Eso sí, un foodie de pura cepa no puede comer cualquier cosa. Cada bocado es una experiencia que conlleva sensaciones. Al foodie de verdad, la comida puede cambiarle el ánimo con solo un bocado. Una buena mariscada lo puede llevar al cielo y una ensalada mal aliñada, estropear el día. Así somos los foodies: intensos por naturaleza. Intensos e inteligentes, porque un foodie sabe reconocer cuándo un producto es de calidad y no se la dan con queso. 

Si estás en camino de ser foodie y quieres seguir aprendiendo, te animamos a que sigas leyendo. Te contamos cómo diferenciar una conserva de calidad de una que no lo es. 

Lo primero de todo, nos fijamos en el envoltorio. Una conserva Premium cuida todos los detalles. El packaging debe ser acorde a lo que nos encontremos dentro de la lata. Un material resistente, limpio y con un diseño espectacular nos puede dar pistas de que lo que tenemos en nuestras manos merecerá la pena. 

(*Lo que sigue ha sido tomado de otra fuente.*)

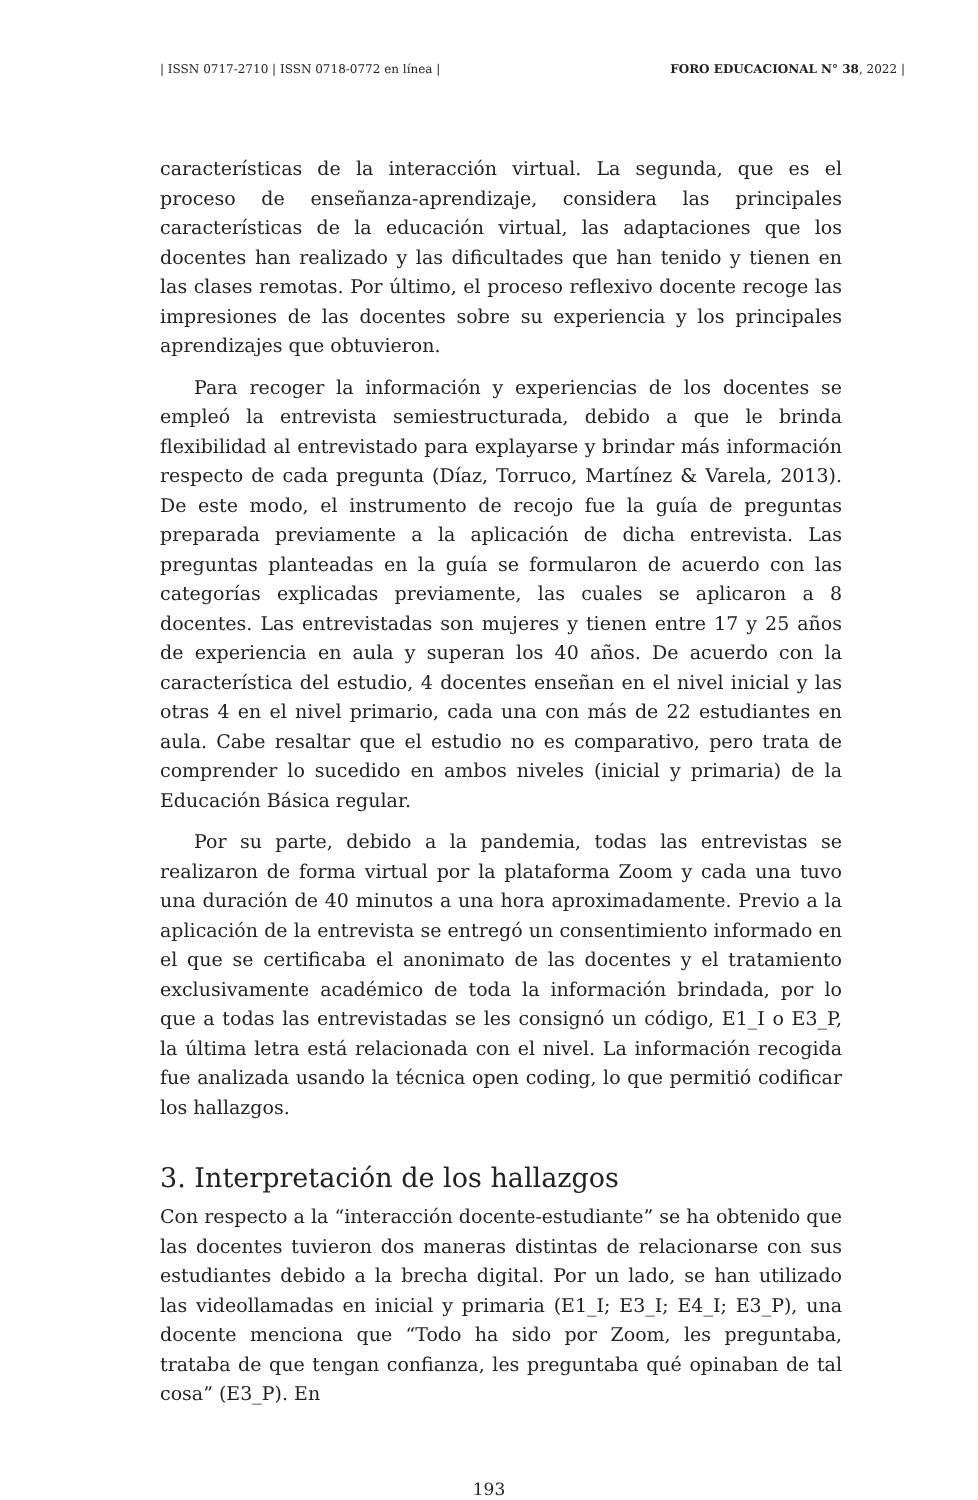| ISSN 0717-2710 | ISSN 0718-0772 en línea | FORO EDUCACIONAL N° 38, 2022 |
características de la interacción virtual. La segunda, que es el proceso de enseñanza-aprendizaje, considera las principales características de la educación virtual, las adaptaciones que los docentes han realizado y las dificultades que han tenido y tienen en las clases remotas. Por último, el proceso reflexivo docente recoge las impresiones de las docentes sobre su experiencia y los principales aprendizajes que obtuvieron.
Para recoger la información y experiencias de los docentes se empleó la entrevista semiestructurada, debido a que le brinda flexibilidad al entrevistado para explayarse y brindar más información respecto de cada pregunta (Díaz, Torruco, Martínez & Varela, 2013). De este modo, el instrumento de recojo fue la guía de preguntas preparada previamente a la aplicación de dicha entrevista. Las preguntas planteadas en la guía se formularon de acuerdo con las categorías explicadas previamente, las cuales se aplicaron a 8 docentes. Las entrevistadas son mujeres y tienen entre 17 y 25 años de experiencia en aula y superan los 40 años. De acuerdo con la característica del estudio, 4 docentes enseñan en el nivel inicial y las otras 4 en el nivel primario, cada una con más de 22 estudiantes en aula. Cabe resaltar que el estudio no es comparativo, pero trata de comprender lo sucedido en ambos niveles (inicial y primaria) de la Educación Básica regular.
Por su parte, debido a la pandemia, todas las entrevistas se realizaron de forma virtual por la plataforma Zoom y cada una tuvo una duración de 40 minutos a una hora aproximadamente. Previo a la aplicación de la entrevista se entregó un consentimiento informado en el que se certificaba el anonimato de las docentes y el tratamiento exclusivamente académico de toda la información brindada, por lo que a todas las entrevistadas se les consignó un código, E1_I o E3_P, la última letra está relacionada con el nivel. La información recogida fue analizada usando la técnica open coding, lo que permitió codificar los hallazgos.
3. Interpretación de los hallazgos
Con respecto a la “interacción docente-estudiante” se ha obtenido que las docentes tuvieron dos maneras distintas de relacionarse con sus estudiantes debido a la brecha digital. Por un lado, se han utilizado las videollamadas en inicial y primaria (E1_I; E3_I; E4_I; E3_P), una docente menciona que “Todo ha sido por Zoom, les preguntaba, trataba de que tengan confianza, les preguntaba qué opinaban de tal cosa” (E3_P). En
193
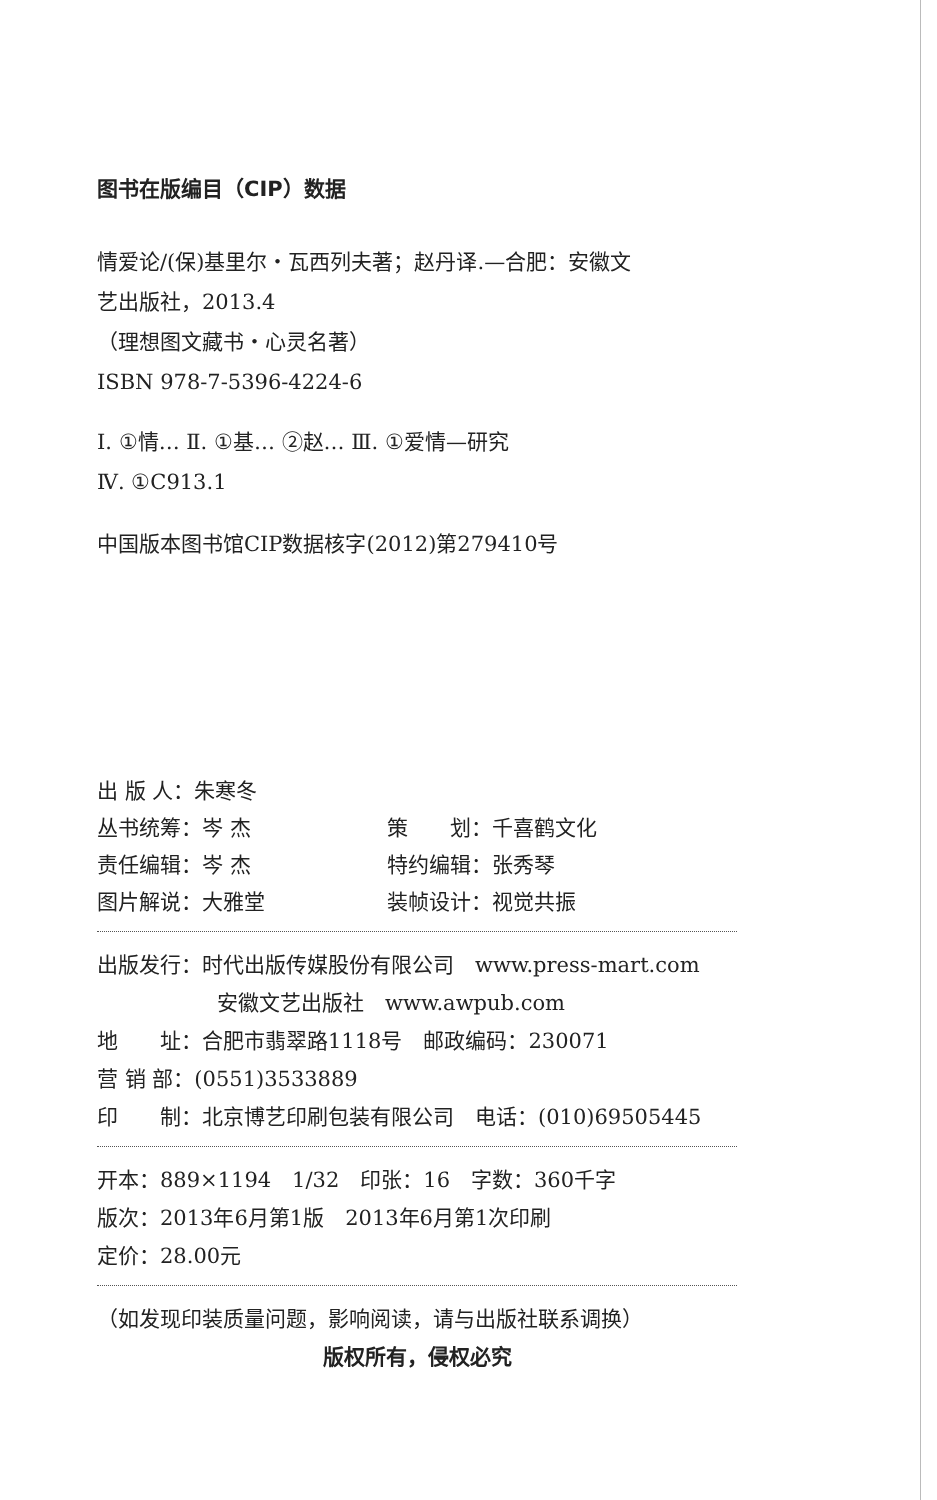图书在版编目（CIP）数据
情爱论/(保)基里尔・瓦西列夫著；赵丹译.—合肥：安徽文
艺出版社，2013.4
（理想图文藏书・心灵名著）
ISBN 978-7-5396-4224-6
Ⅰ. ①情… Ⅱ. ①基… ②赵… Ⅲ. ①爱情—研究
Ⅳ. ①C913.1
中国版本图书馆CIP数据核字(2012)第279410号
出 版 人：朱寒冬
丛书统筹：岑 杰 策　　划：千喜鹤文化
责任编辑：岑 杰 特约编辑：张秀琴
图片解说：大雅堂 装帧设计：视觉共振
出版发行：时代出版传媒股份有限公司　www.press-mart.com
安徽文艺出版社　www.awpub.com
地　　址：合肥市翡翠路1118号　邮政编码：230071
营 销 部：(0551)3533889
印　　制：北京博艺印刷包装有限公司　电话：(010)69505445
开本：889×1194　1/32　印张：16　字数：360千字
版次：2013年6月第1版　2013年6月第1次印刷
定价：28.00元
（如发现印装质量问题，影响阅读，请与出版社联系调换）
版权所有，侵权必究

Ingredientes y procedencia. Que los ingredientes sean 100% naturales y de la mayor calidad es algo esencial en una lata distinguida. Pero no es menos importante saber de dónde procede el producto. No solo el lugar de origen del género sino conocer dónde se ha elaborado la conserva en sí. Es por todos conocido que el mejor marisco lo encontramos en Galicia y algo que suma muchos puntos son los certificados de calidad que garanticen la categoría Premium del marisco. Como por ejemplo, la Denominación de Origen del Mexillón de Galicia. 

Llega el momento de abrir nuestra conserva y lo primero que vemos es la presentación del producto. Un empaque manual de nuestra conserva con el producto colocado con suprema delicadeza hace que más que una lata de berberechos estemos ante una verdadera obra de arte. 

En el momento de la cata es importante la textura, el tamaño y su sabor. Encontrar un sabor equilibrado es lo más. Si la conserva elegida contiene una salsa, esta debe ser el complemento perfecto del marisco o pescado y su función debe ser resaltar la esencia del producto en sí. 

Si tu conserva cumple con los requisitos mencionados anteriormente te dejamos que disfrutes de una verdadera experiencia gastronómica y que vivas esas sensaciones que te hacen vibrar como el buen foodie que eres.